> **WHAT IS BEING ASKED**: Please return every record exactly, with no pictures included.

─── EXERCISE MATERIAL

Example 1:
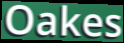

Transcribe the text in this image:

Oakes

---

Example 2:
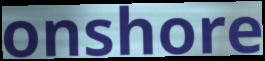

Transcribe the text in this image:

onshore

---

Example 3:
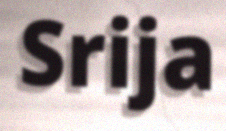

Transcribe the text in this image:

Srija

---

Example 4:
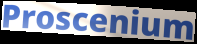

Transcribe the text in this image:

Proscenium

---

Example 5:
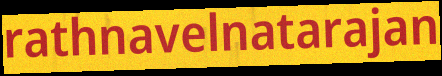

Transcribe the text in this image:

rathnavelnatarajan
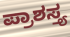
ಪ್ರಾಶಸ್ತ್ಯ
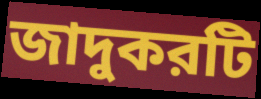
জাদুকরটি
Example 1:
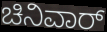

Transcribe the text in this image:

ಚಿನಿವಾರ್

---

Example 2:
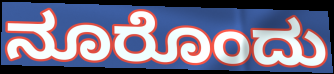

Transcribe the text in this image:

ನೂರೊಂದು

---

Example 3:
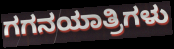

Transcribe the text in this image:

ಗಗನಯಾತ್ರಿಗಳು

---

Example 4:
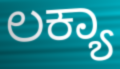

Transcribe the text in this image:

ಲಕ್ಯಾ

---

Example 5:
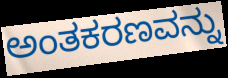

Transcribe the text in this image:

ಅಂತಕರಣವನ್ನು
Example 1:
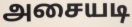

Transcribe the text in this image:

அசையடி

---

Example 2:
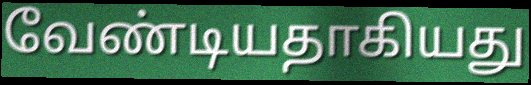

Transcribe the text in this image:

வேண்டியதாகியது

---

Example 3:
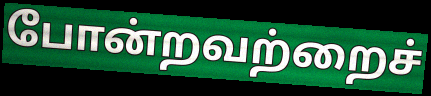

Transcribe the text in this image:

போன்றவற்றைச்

──────

> **YOUR SOLUTION**:
Example 1:

Transcribe the text in this image:

Oakes

---

Example 2:

Transcribe the text in this image:

onshore

---

Example 3:

Transcribe the text in this image:

Srija

---

Example 4:

Transcribe the text in this image:

Proscenium

---

Example 5:

Transcribe the text in this image:

rathnavelnatarajan
ಪ್ರಾಶಸ್ತ್ಯ
জাদুকরটি
Example 1:

Transcribe the text in this image:

ಚಿನಿವಾರ್

---

Example 2:

Transcribe the text in this image:

ನೂರೊಂದು

---

Example 3:

Transcribe the text in this image:

ಗಗನಯಾತ್ರಿಗಳು

---

Example 4:

Transcribe the text in this image:

ಲಕ್ಯಾ

---

Example 5:

Transcribe the text in this image:

ಅಂತಕರಣವನ್ನು
Example 1:

Transcribe the text in this image:

அசையடி

---

Example 2:

Transcribe the text in this image:

வேண்டியதாகியது

---

Example 3:

Transcribe the text in this image:

போன்றவற்றைச்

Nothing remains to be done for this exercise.